#### Problem to work on
Run through the records and show each line that includes the string "showroom".

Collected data

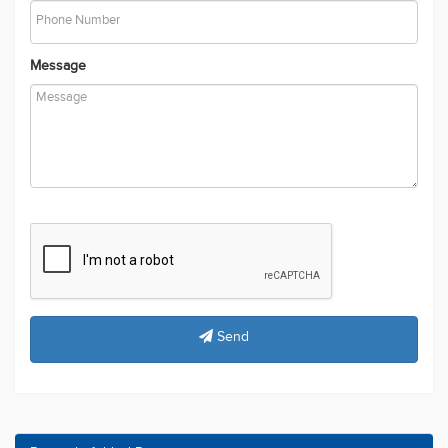
Phone Number
Message
Send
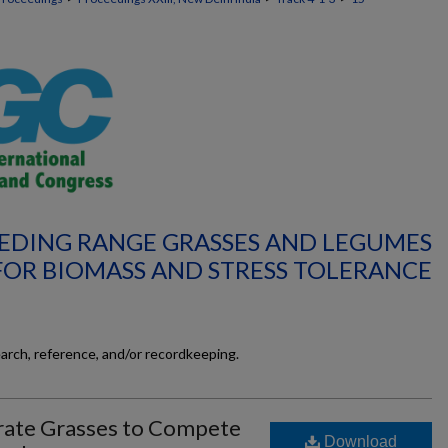
REEDING RANGE GRASSES AND LEGUMES
FOR BIOMASS AND STRESS TOLERANCE
earch, reference, and/or recordkeeping.
erate Grasses to Compete
Download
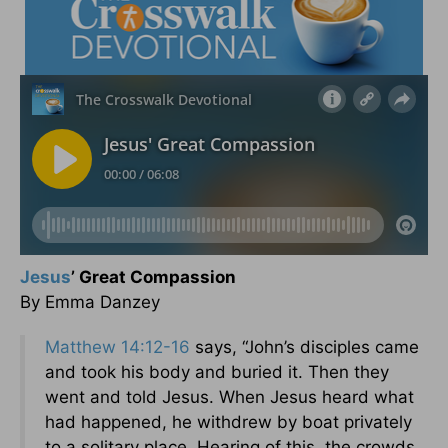
Jesus
’ Great Compassion
By Emma Danzey
Matthew 14:12-16
says, “John’s disciples came
and took his body and buried it. Then they
went and told Jesus. When Jesus heard what
had happened, he withdrew by boat privately
to a solitary place. Hearing of this, the crowds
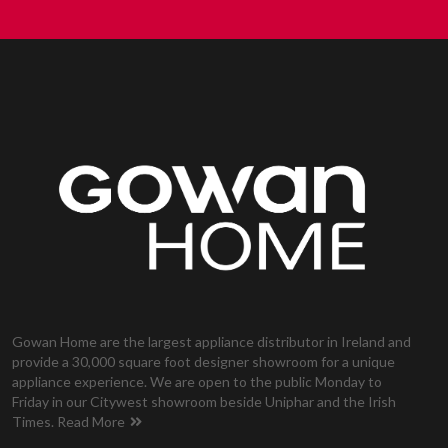
Gowan Home are the largest appliance distributor in Ireland and
provide a 30,000 square foot designer showroom for a unique
appliance experience. We are open to the public Monday to
Friday in our Citywest showroom beside Uniphar and the Irish
Times.
Read More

#### The answer
provide a 30,000 square foot designer showroom for a unique
Friday in our Citywest showroom beside Uniphar and the Irish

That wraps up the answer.